Oberon's Perch

Wednesday, December 16, 2020

When the pandemic first began, I was unaware of the deep connections I would make with my family. Leading up to March 2020, I was overwhelmed with our busy lives. Each day was a balancing act of work and home---volleyball, basketball, and softball, commuting to and fro for it all AND trying to remain hydrated, exercise, and be a good friend. Oberon, silently observed all of it, but his favorite is to observe the outside world. 

In March, I'd just returned from a 5-day whirlwind business trip that had me visiting Manhattan, Jersey City, and Houston before we embarked on our Spring Break road trip to Colorado. MariJul had an out of state volleyball tournament and we elected to remain a few days afterward to ski--a dream of Don's since before we were married, to ski with his children on the same mountains he enjoyed in his younger days. Because of the early days of the pandemic, we were allowed ignorance of what would come. Rigorous handwashing, aside, face masks and social distancing were not yet the norm. We completed the tournament on a high, eager to conquer the slopes and enjoy our time as a family. Unfortunately, within hours of arriving to our rented home, I fell ill: fever, cough, difficulty breathing, loss of taste and smell, tummy troubles...sound familiar? During the days that would ensue, I remained in our rented home while my family went skiing. Oberon remained by my side during those blurred hours, occasionally taking a break to glance out the windows to the mountains and the big horn sheep. It was all a haze of soup, blankets, and comfort...I braved the slopes for a couple of hours, insisting that the fresh air and sun would help me, and they did! Upon returning, dutiful Oberon, curled up with me while I continued my regimen of essential oils, chicken soup, ibuprofen, breathing treatments (kiddo and I have asthma and we had the machine with us) Tylenol, and Mucinex. Tests at that time were not readily available, so we returned home and quarantined for 14 days just in case. 

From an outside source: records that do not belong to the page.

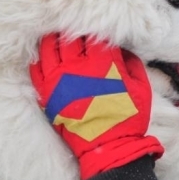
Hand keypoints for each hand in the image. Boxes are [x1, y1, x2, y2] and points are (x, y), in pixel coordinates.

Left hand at [30, 34, 162, 179]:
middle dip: (72, 32)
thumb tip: (122, 50)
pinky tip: (45, 57)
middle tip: (74, 32)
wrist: (109, 147)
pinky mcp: (49, 95)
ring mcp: (60, 81)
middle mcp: (78, 69)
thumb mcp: (141, 86)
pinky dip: (40, 60)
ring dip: (54, 40)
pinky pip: (37, 70)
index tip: (94, 33)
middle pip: (68, 38)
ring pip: (49, 49)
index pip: (92, 36)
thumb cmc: (129, 117)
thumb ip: (131, 63)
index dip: (93, 32)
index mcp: (102, 64)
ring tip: (58, 39)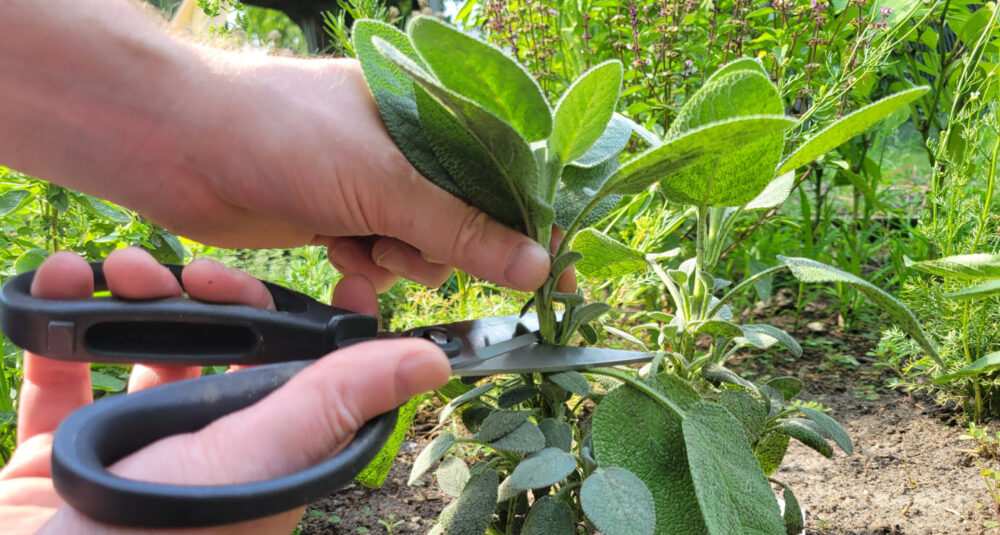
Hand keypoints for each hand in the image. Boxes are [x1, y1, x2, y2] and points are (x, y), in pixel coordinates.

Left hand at [0, 0, 556, 292]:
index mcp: (434, 117)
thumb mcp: (386, 180)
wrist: (177, 144)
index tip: (559, 278)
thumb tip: (535, 266)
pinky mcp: (338, 223)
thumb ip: (462, 228)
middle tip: (408, 243)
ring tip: (362, 244)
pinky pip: (379, 266)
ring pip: (423, 253)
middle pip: (467, 226)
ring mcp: (372, 190)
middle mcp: (408, 153)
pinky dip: (365, 273)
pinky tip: (339, 262)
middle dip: (443, 248)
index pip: (507, 176)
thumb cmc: (284, 132)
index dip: (534, 227)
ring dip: (400, 263)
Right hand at [0, 248, 450, 533]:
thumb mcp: (253, 458)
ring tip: (121, 271)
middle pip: (230, 350)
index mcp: (270, 452)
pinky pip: (64, 373)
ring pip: (150, 350)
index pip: (316, 375)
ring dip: (137, 299)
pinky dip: (57, 322)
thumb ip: (333, 402)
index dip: (327, 323)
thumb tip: (432, 362)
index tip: (334, 276)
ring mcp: (134, 449)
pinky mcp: (60, 452)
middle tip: (193, 272)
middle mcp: (210, 449)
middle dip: (215, 297)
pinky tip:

Not long into working from home, I made the decision to move into my favorite room: the dining room. Every element in this room was chosen intentionally, the light is bright, not to mention the incredible memories made in this room: family dinners, birthday parties, holiday meals, tamaladas, and even a rehearsal dinner. Oberon claimed his typical position, firmly planted at my feet, especially because I have a standing desk. 

As the family fell into routine, so too, did Oberon. The girls' enjoy a mid-day break to swing or decorate the sidewalk with their art, their joyful noise background to the many meetings I take each day. My meetings begin while the home slumbers and will last until the chopping of vegetables begins for dinner. In those days when I worked in the dining room, I caught Obi staring out the window and as such, moved his bed to make him more comfortable. Since then, each day, when I commute from my bedroom to the dining room, he will do an early morning stretch in his egg (a bean bag that he's claimed as his own) and move to his perch by the front window. He checks in for his work day, supporting me from his position, carefully watching over our girls during their break and protecting the home from menacing squirrels. 

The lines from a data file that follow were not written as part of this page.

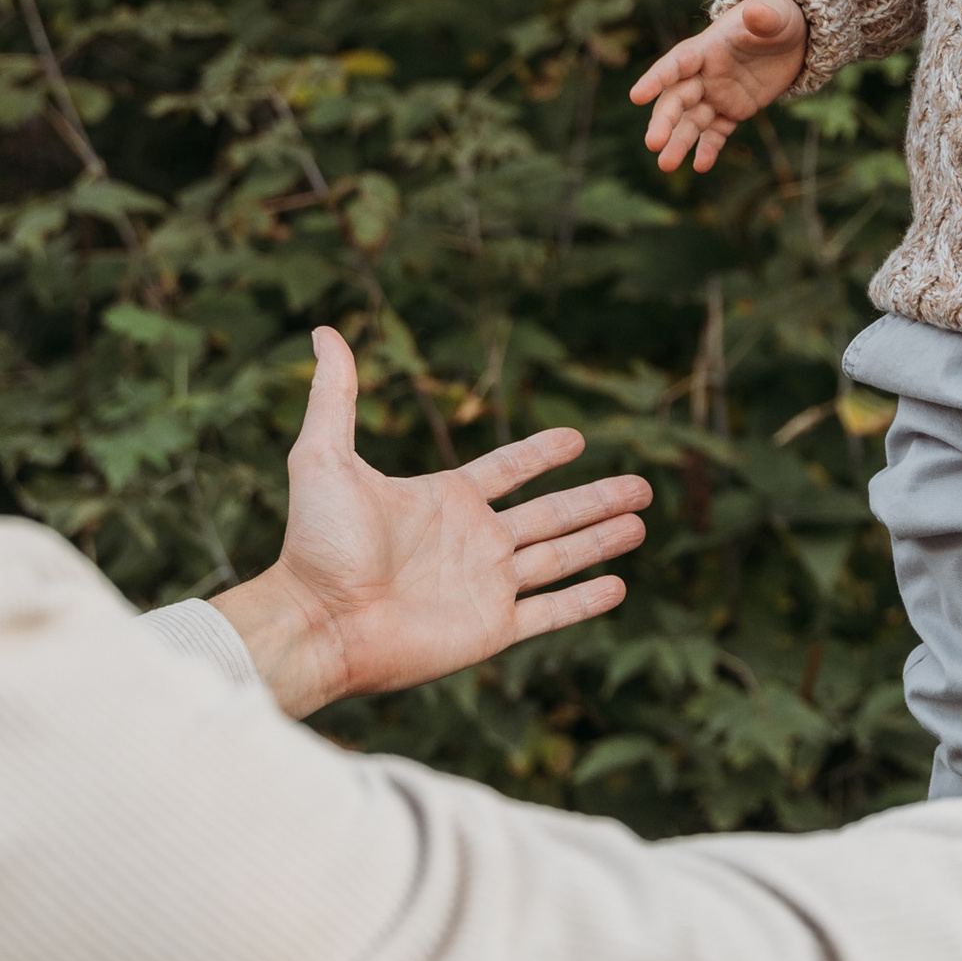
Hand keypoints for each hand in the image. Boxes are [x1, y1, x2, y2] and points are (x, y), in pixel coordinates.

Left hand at [212, 327, 651, 718]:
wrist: (318, 620)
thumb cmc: (317, 543)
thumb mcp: (324, 455)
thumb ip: (335, 395)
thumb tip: (323, 332)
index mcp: (444, 500)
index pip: (508, 471)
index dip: (541, 454)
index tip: (578, 438)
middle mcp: (473, 541)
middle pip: (551, 514)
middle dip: (597, 499)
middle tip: (644, 487)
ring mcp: (485, 586)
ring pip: (560, 558)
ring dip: (602, 541)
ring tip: (641, 523)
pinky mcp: (491, 629)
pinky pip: (549, 613)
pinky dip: (584, 601)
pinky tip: (618, 586)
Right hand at [629, 0, 808, 177]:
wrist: (790, 37)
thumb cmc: (778, 17)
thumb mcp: (776, 14)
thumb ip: (764, 17)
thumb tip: (756, 13)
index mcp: (707, 47)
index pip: (677, 63)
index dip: (657, 79)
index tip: (636, 97)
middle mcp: (705, 74)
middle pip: (678, 99)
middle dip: (665, 121)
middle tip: (652, 144)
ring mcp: (717, 94)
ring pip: (691, 121)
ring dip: (678, 143)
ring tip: (665, 165)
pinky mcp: (733, 111)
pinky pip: (717, 133)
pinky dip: (709, 149)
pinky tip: (701, 167)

While these past nine months have been challenging in many negative ways, it has also introduced the idea of new challenges to the system that I'd been so comfortable: too harried and busy to enjoy simple moments. I've learned that my eldest daughter is not a morning person. Even in utero to her now 12.5 years of life, mornings are a struggle. But when she awakes, I marvel at the way her ideas manifest onto the screen or paper, her growing curiosity to know more about my life and the work I do. My youngest very much determined to complete all of the things, organized and insistent that her classmates focus, as well. We share stories. We online shop. They hear the power in my vulnerability at work. They witness transformational shifts, and moments of regression. They both are secure in the ability to begin again. They understand and hold steadfast to my motto: Make it Better. 

Oberon, a witness to it all, an extension of me in all of the best observer of the world.